漫画『キリン』の作者としても有名な東本昌平 氏は、2022年に画業40周年を迎えました。漫画作品のみならず、『ミスター・バイクBG』『東本昌平RIDE』など、ライダーにはバイク雑誌の表紙でもおなじみでしょう。このたび、画業40周年の節目に画集『東本昌平Artworks PRIDE』(上下巻)をモーターマガジン社より刊行。その発売を記念し、過去のRIDEで掲載した巻末エッセイを装画と合わせ、webオートバイで初公開します。

【エッセイ】「日が悪い」(文・絵:東本昌平)

画像: 【エッセイ】「日が悪い」(文・絵:東本昌平)

 昼近くまで、バイクを洗車したりながめたりでぐずぐずすると、春の甘いかおりに誘われて外に出る。
 平日だが、なんとなく道はすいている。体が慣れるまでゆっくりと流すのだが、幹線道路に出ても、まだ行く先が決まらない。
 信号待ちをしていて、5~6台うしろで白バイが札をあずけにきているのに気がついた。
 「札をあずける」とは、違反をするだろうと目をつけられる、という隠語で、「札をとりに来る」は、つかまえる、という意味である。もちろんあずけっぱなしという場合もある。
 このぶんだと、この先だいぶ出張って店開きをしているにちがいない。クワバラクワバラである。気づかれたと見るや、白バイは横にそれて行く。
「こりゃ今日一日、目はねェな。日が悪りィや」
 かと言って、引き返すのもシャクである。
 ハンドルを南に向けたものの、前を見るより、バックミラーで後ろを見っぱなしの運転だ。

§ **提供資料**
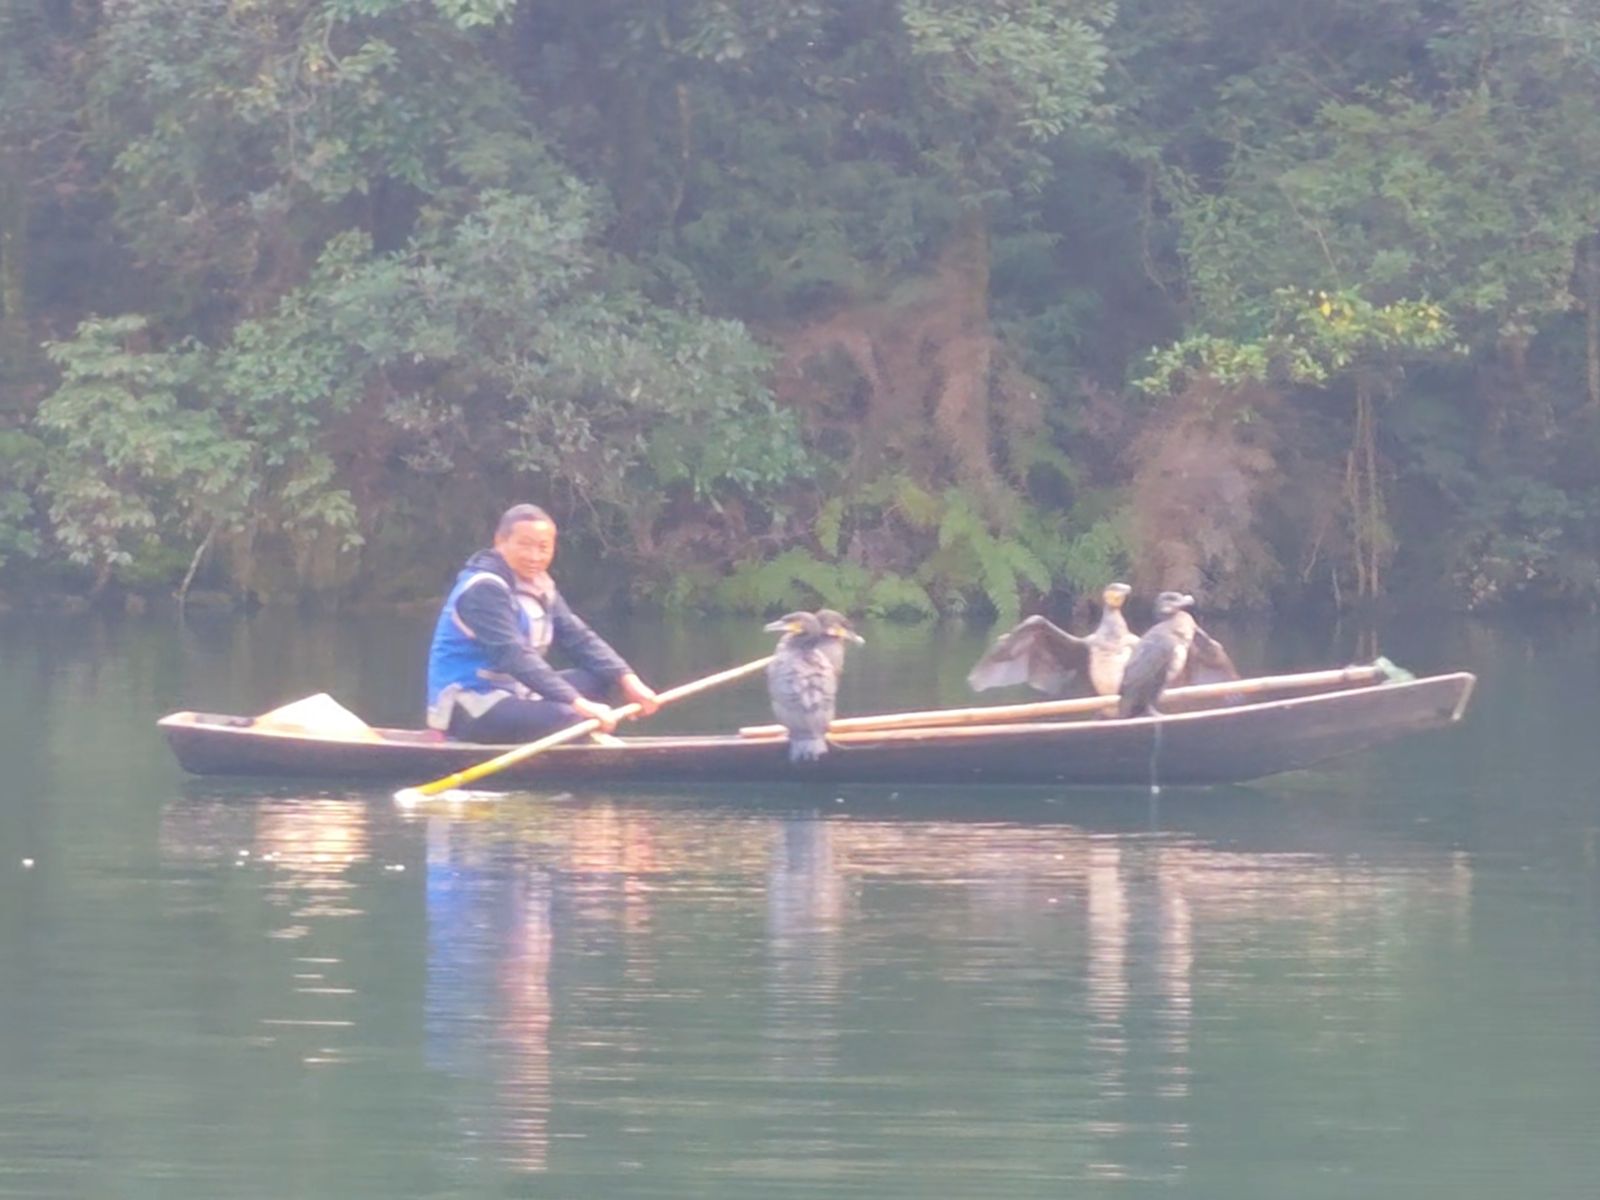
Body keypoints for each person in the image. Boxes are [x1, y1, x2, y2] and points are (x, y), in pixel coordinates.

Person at [426, 504, 659, 742]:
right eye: (524, 545)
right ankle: (582, 738)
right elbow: (514, 655)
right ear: (500, 542)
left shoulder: (540, 584)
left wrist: (628, 680)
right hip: (471, 706)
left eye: (543, 547)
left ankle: (580, 734)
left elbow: (577, 637)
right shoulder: (483, 589)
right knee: (570, 717)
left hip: (517, 694)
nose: (534, 557)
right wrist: (578, 704)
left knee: (605, 678)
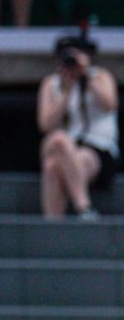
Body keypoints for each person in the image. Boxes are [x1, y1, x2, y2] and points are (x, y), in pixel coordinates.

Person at [37, 32, 119, 219]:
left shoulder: (100, 77)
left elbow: (109, 104)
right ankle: (84, 207)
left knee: (52, 167)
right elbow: (46, 124)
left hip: (97, 149)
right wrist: (66, 91)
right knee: (58, 140)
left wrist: (86, 75)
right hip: (63, 144)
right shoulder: (52, 83)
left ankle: (52, 229)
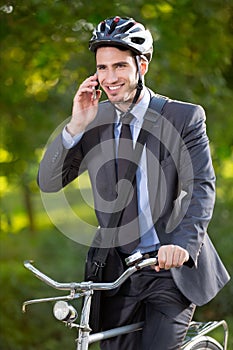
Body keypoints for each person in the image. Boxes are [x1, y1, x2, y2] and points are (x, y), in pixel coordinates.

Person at [38, 16, 230, 350]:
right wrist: (75, 126)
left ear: (142, 66)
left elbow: (200, 186)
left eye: (119, 66)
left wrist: (183, 245)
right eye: (101, 68)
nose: (109, 78)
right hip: (116, 271)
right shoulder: (94, 122)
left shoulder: (182, 118)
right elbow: (50, 182)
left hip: (170, 269)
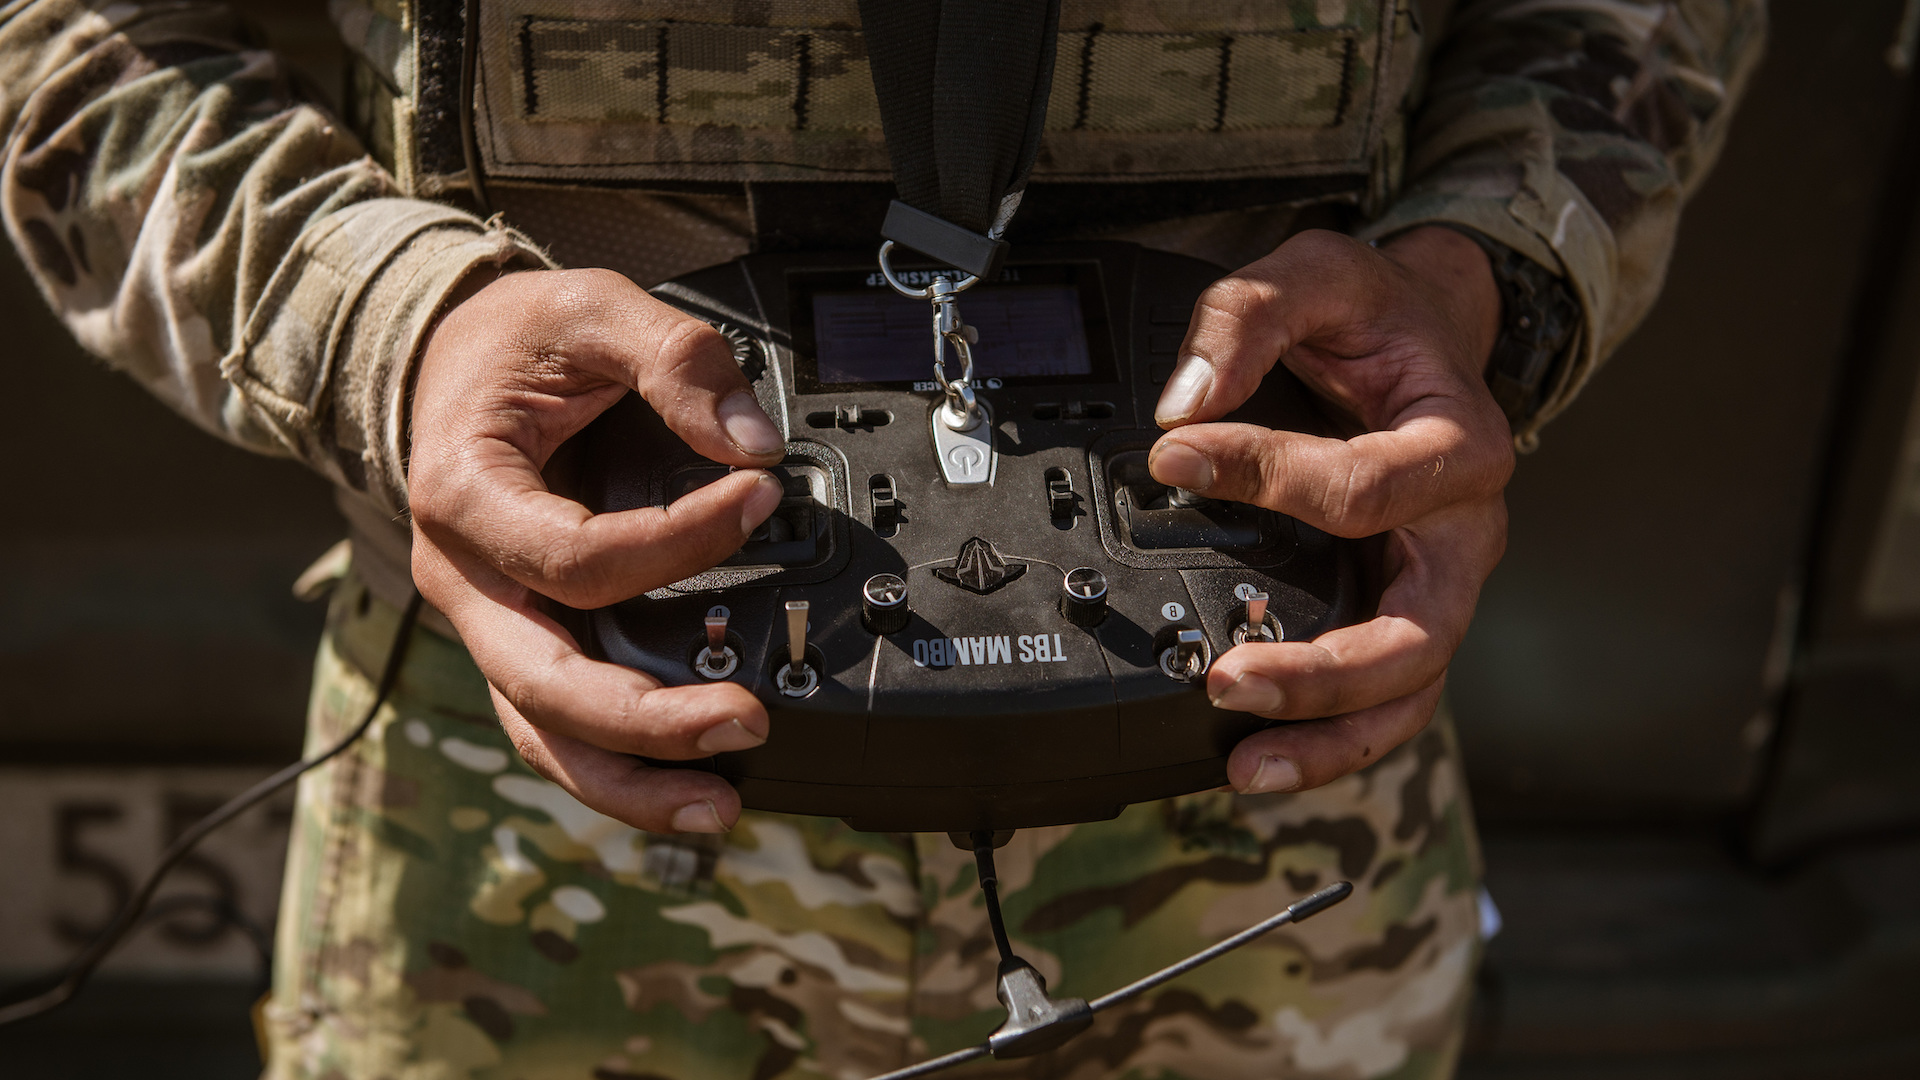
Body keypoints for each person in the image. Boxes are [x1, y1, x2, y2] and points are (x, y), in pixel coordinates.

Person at [0, 1, 1765, 1077]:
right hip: (544, 775)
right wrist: (389, 331)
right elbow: (67, 37)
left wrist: (1488, 282)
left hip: (1272, 760)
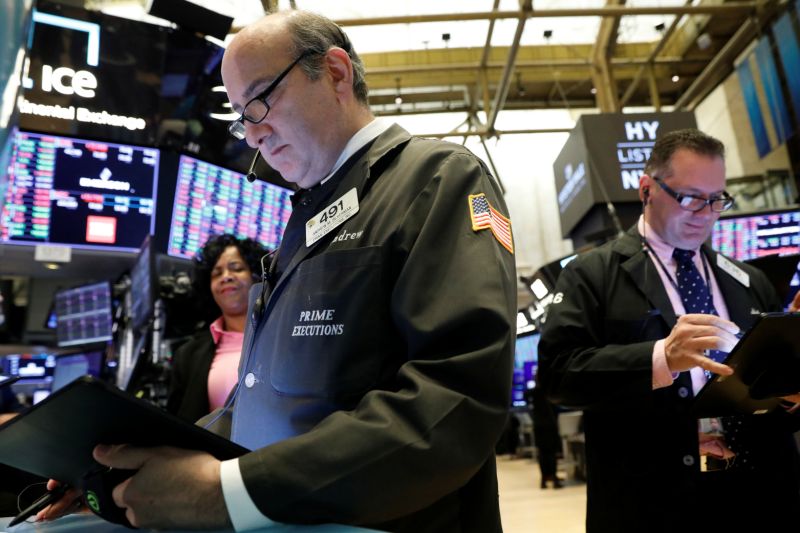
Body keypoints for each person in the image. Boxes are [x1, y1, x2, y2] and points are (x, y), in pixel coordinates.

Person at [41, 9, 516, 532]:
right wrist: (127, 466)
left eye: (261, 99)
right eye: (242, 114)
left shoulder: (437, 178)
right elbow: (257, 400)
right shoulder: (303, 221)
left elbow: (456, 399)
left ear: (335, 72)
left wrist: (234, 491)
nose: (252, 135)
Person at [538, 128, 800, 532]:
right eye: (692, 198)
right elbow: (558, 375)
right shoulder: (592, 275)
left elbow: (773, 393)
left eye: (717, 200)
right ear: (647, 189)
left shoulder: (746, 280)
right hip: (651, 497)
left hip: (758, 494)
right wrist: (660, 358)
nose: (706, 213)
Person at [166, 234, 269, 422]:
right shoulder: (187, 355)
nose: (226, 277)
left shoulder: (284, 334)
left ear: (257, 276)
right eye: (216, 273)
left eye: (236, 268)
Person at [527, 385, 562, 489]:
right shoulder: (551, 390)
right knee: (552, 453)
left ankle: (543, 480)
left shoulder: (533, 392)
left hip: (538, 425)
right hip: (550, 425)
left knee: (542, 453)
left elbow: (525, 396)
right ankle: (554, 478)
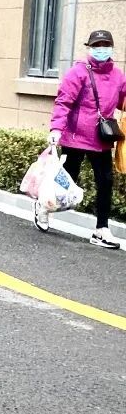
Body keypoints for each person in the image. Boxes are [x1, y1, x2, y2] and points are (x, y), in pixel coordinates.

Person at [39, 29, 126, 249]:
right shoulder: (78, 72)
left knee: (105, 182)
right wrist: (56, 128)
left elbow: (122, 101)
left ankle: (101, 229)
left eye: (105, 45)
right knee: (65, 183)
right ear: (89, 48)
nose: (101, 49)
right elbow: (63, 102)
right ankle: (44, 207)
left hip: (101, 138)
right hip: (75, 138)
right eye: (97, 46)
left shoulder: (118, 76)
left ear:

§ **作業項目 A**
原文によると、東本昌平氏が画業40周年を迎えたのは何年ですか。
§ **作業項目 B**
原文から「昼近くまで、バイクを洗車した」と「かと言って、引き返すのもシャクである。」の間を、両端を含めてそのまま返してください。

§ **演習解答 A**
2022年です。

§ **演習解答 B**
昼近くまで、バイクを洗車したりながめたりでぐずぐずすると、春の甘いかおりに誘われて外に出る。
 平日だが、なんとなく道はすいている。体が慣れるまでゆっくりと流すのだが、幹線道路に出ても、まだ行く先が決まらない。
 信号待ちをしていて、5~6台うしろで白バイが札をあずけにきているのに気がついた。
 「札をあずける」とは、違反をするだろうと目をつけられる、という隠語で、「札をとりに来る」は、つかまえる、という意味である。もちろんあずけっぱなしという場合もある。
 このぶんだと、この先だいぶ出張って店開きをしているにちがいない。クワバラクワバラである。気づかれたと見るや、白バイは横にそれて行く。
「こりゃ今日一日、目はねェな。日が悪りィや」
 かと言って、引き返すのもシャクである。